**TASK DESCRIPTION**
Set down a true copy of the data, with all pictures left out.
Top of INPUT RECORDS
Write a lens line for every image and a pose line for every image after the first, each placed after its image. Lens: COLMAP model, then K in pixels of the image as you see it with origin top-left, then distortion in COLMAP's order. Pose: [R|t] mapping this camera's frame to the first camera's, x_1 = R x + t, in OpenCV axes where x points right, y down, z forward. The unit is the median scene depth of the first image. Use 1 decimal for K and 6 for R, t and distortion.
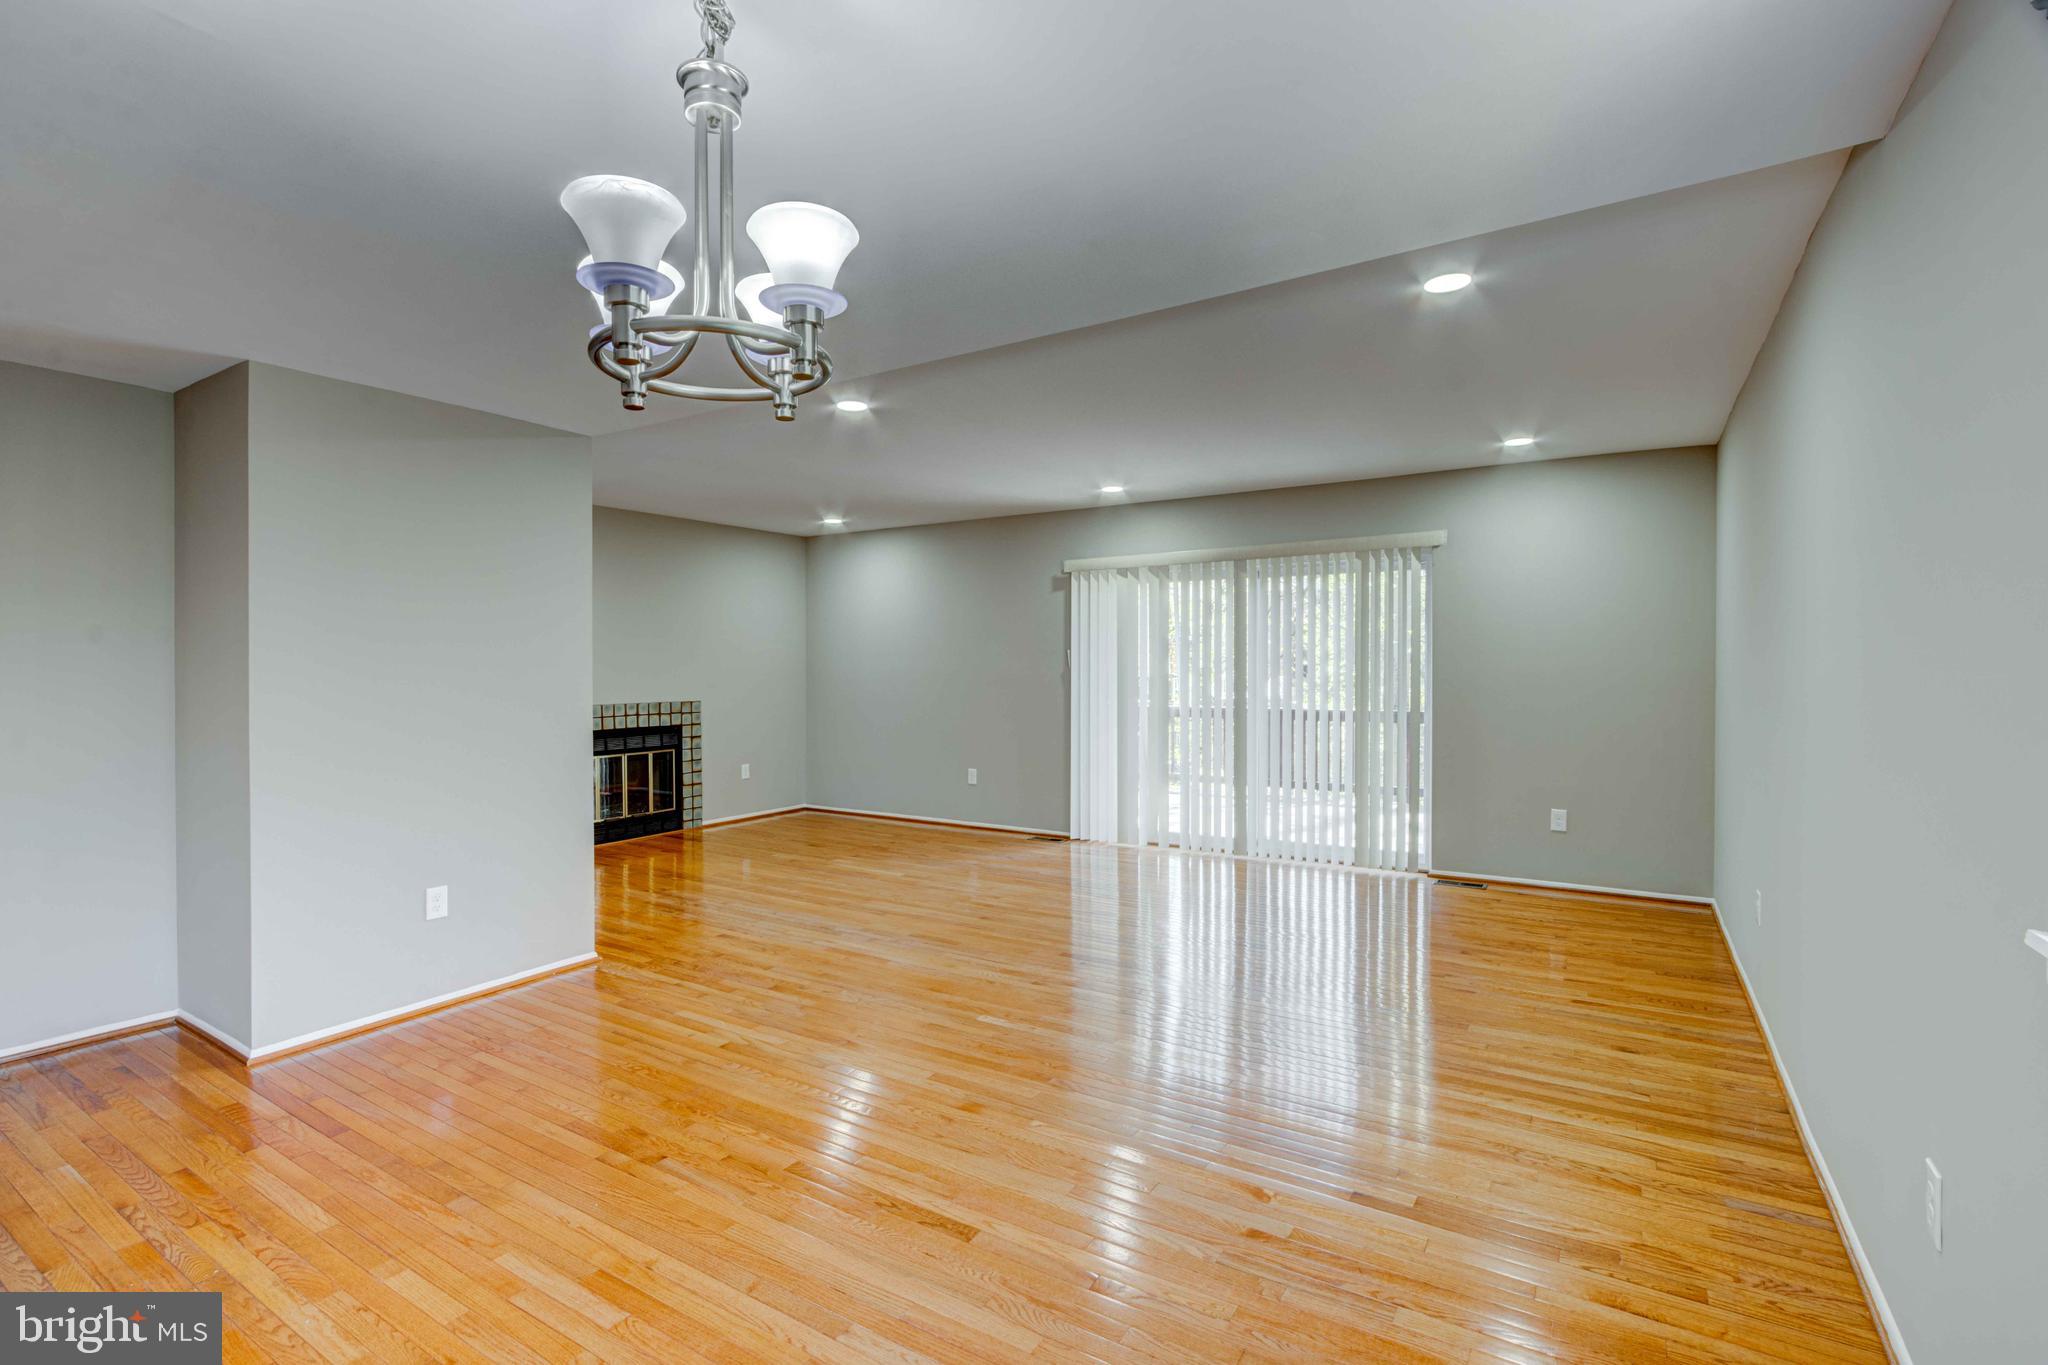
lens RADIAL K [[944.7, 0, 1006.5], [0, 944.7, 688.3], [0, 0, 1]] dist [-0.014477, 0.000481]
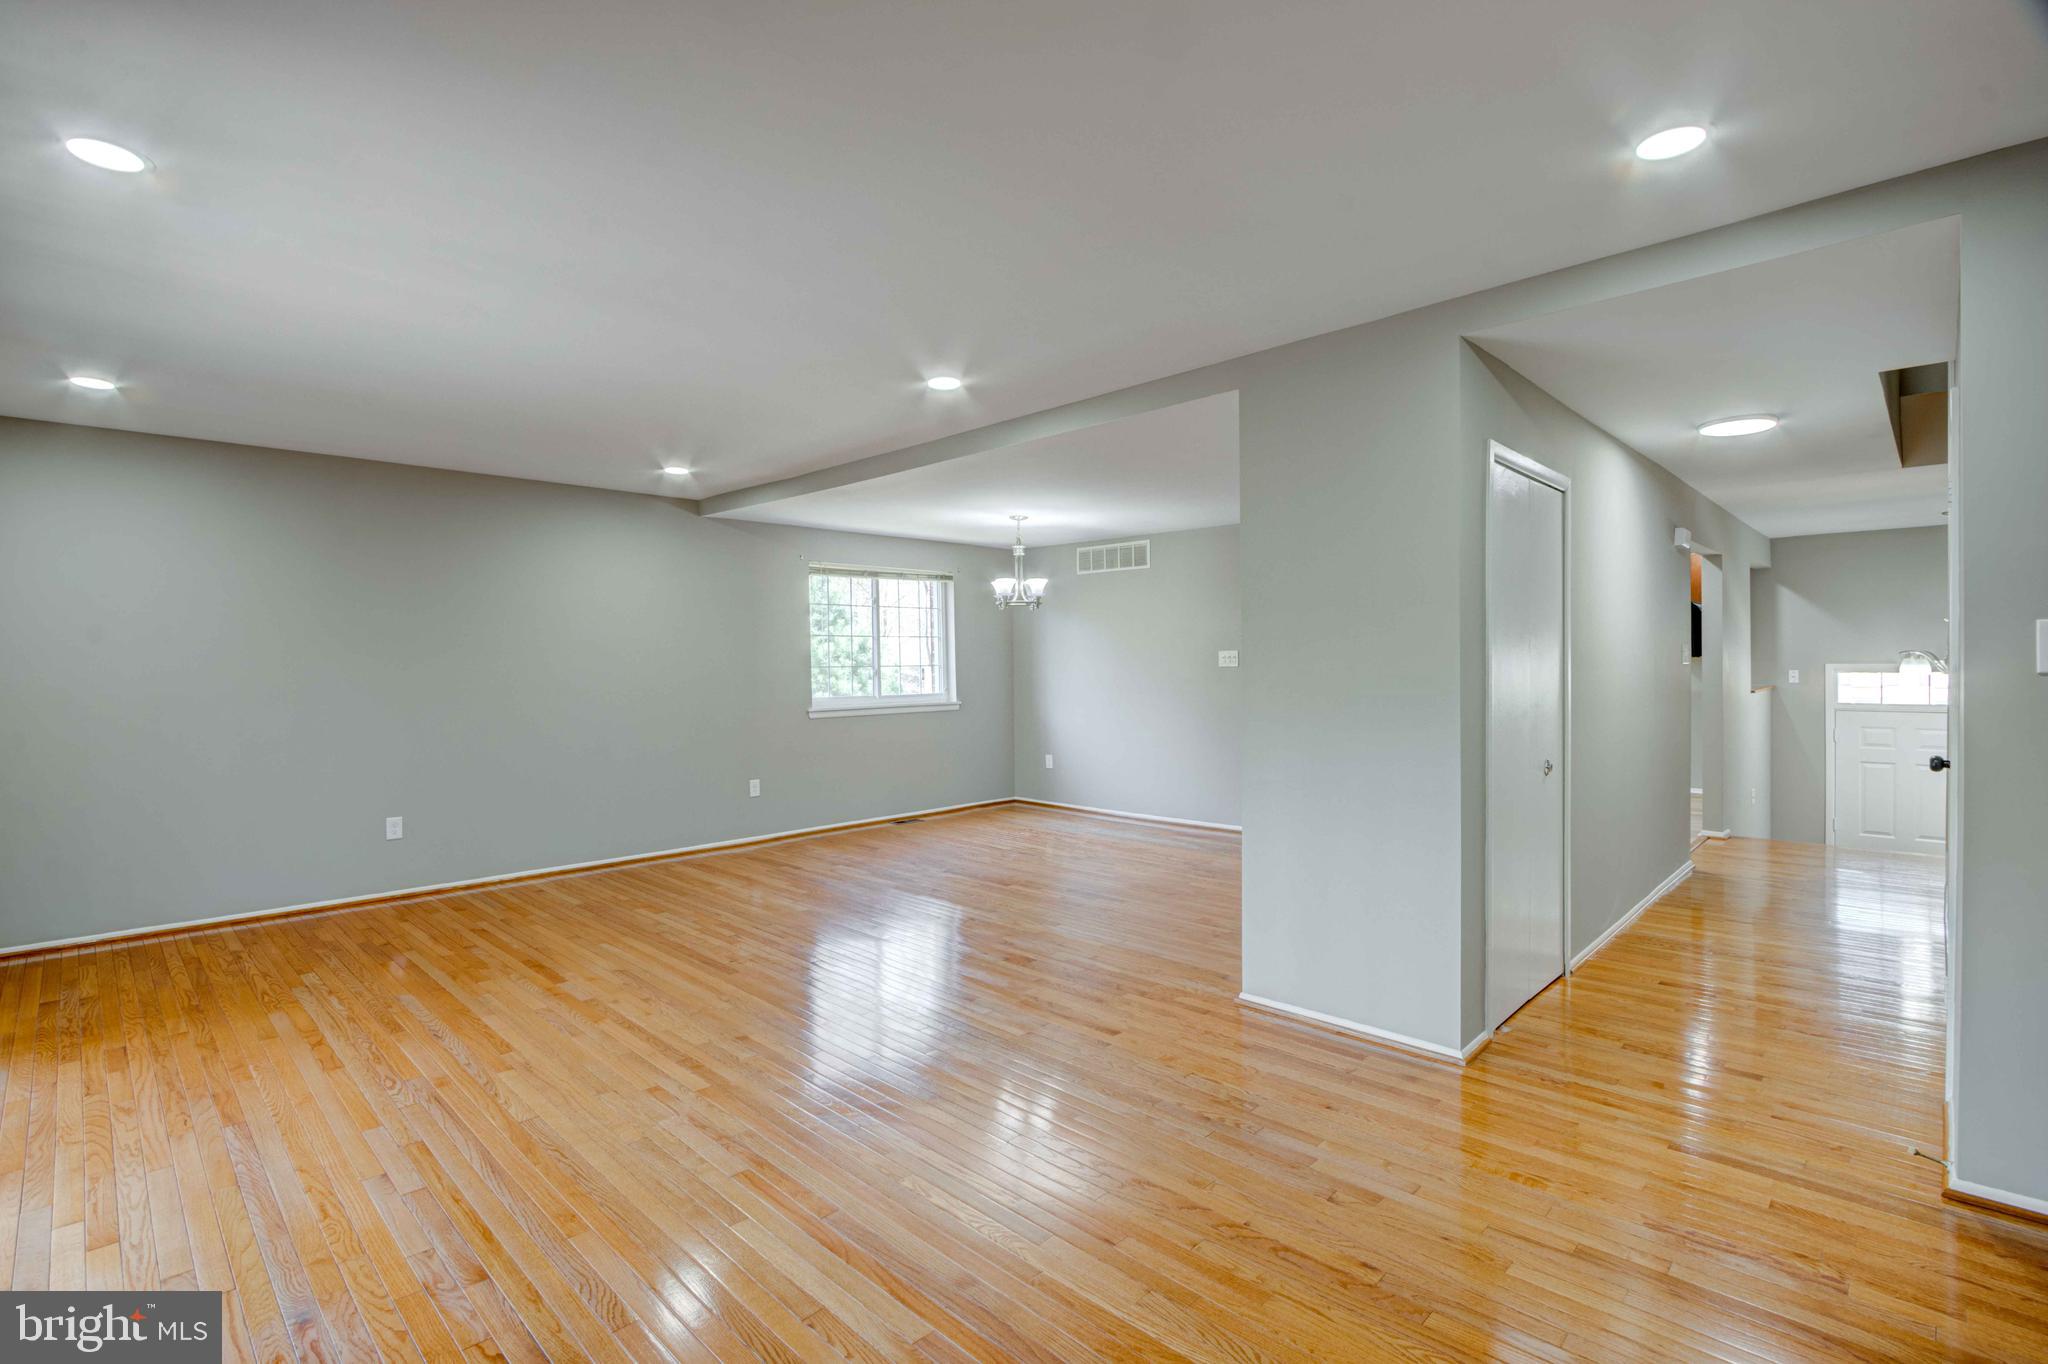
lens RADIAL K [[944.7, 0, 1006.5], [0, 944.7, 687.8], [0, 0, 1]] dist [-0.014477, 0.000481]
pose [[-0.977348, 0.002167, 0.211626, -0.252734], [0.011774, 0.998956, 0.044146, -0.024202], [-0.211309, 0.045638, -0.976353, 1.152979]]
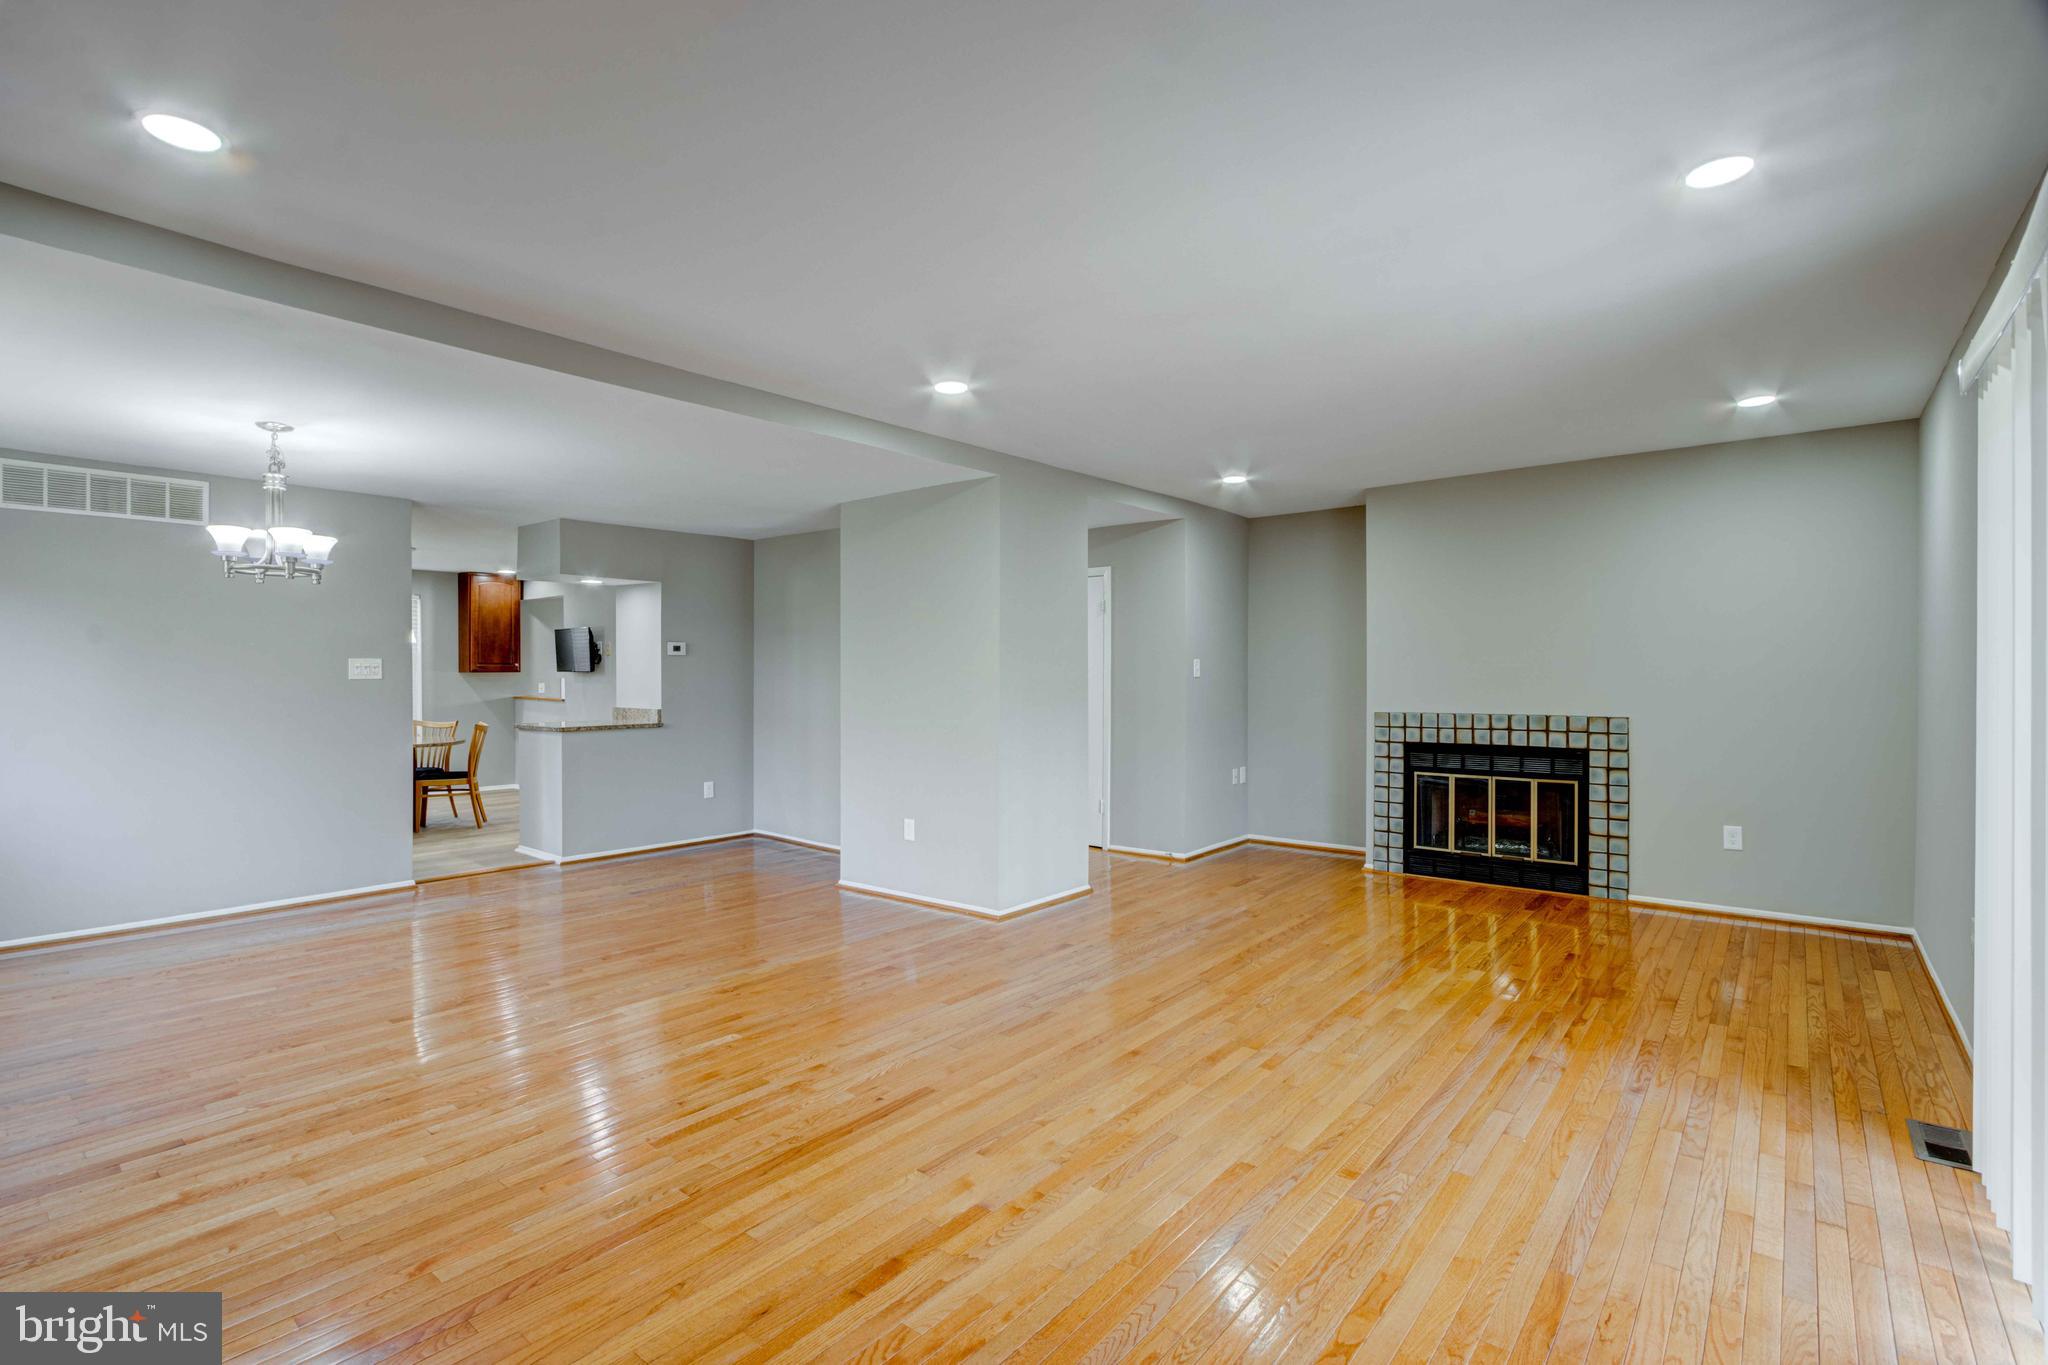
lens RADIAL K [[944.7, 0, 1006.5], [0, 944.7, 688.3], [0, 0, 1]] dist [-0.014477, 0.000481]
pose [[-0.130711, 0.018031, -0.991256, 0.452746], [-0.016475, 0.999657, 0.020357, -0.015544], [0.991284, 0.018992, -0.130369, 0.713328]]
Bottom of INPUT RECORDS
**ANSWER TO THE EXERCISE**
Write a lens line for every image and a pose line for every image after the first, each placed after its image. Lens: COLMAP model, then K in pixels of the image as you see it with origin top-left, then distortion in COLMAP's order. Pose: [R|t] mapping this camera's frame to the first camera's, x_1 = R x + t, in OpenCV axes where x points right, y down, z forward. The unit is the median scene depth of the first image. Use 1 decimal for K and 6 for R, t and distortion.
lens RADIAL K [[944.7, 0, 1006.5], [0, 944.7, 688.3], [0, 0, 1]] dist [-0.014477, 0.000481]
lens RADIAL K [[944.7, 0, 1006.5], [0, 944.7, 687.8], [0, 0, 1]] dist [-0.014477, 0.000481]
pose [[-0.977348, 0.002167, 0.211626, -0.252734], [0.011774, 0.998956, 0.044146, -0.024202], [-0.211309, 0.045638, -0.976353, 1.152979]]
lens RADIAL K [[944.7, 0, 1006.5], [0, 944.7, 688.3], [0, 0, 1]] dist [-0.014477, 0.000481]
pose [[-0.130711, 0.018031, -0.991256, 0.452746], [-0.016475, 0.999657, 0.020357, -0.015544], [0.991284, 0.018992, -0.130369, 0.713328]]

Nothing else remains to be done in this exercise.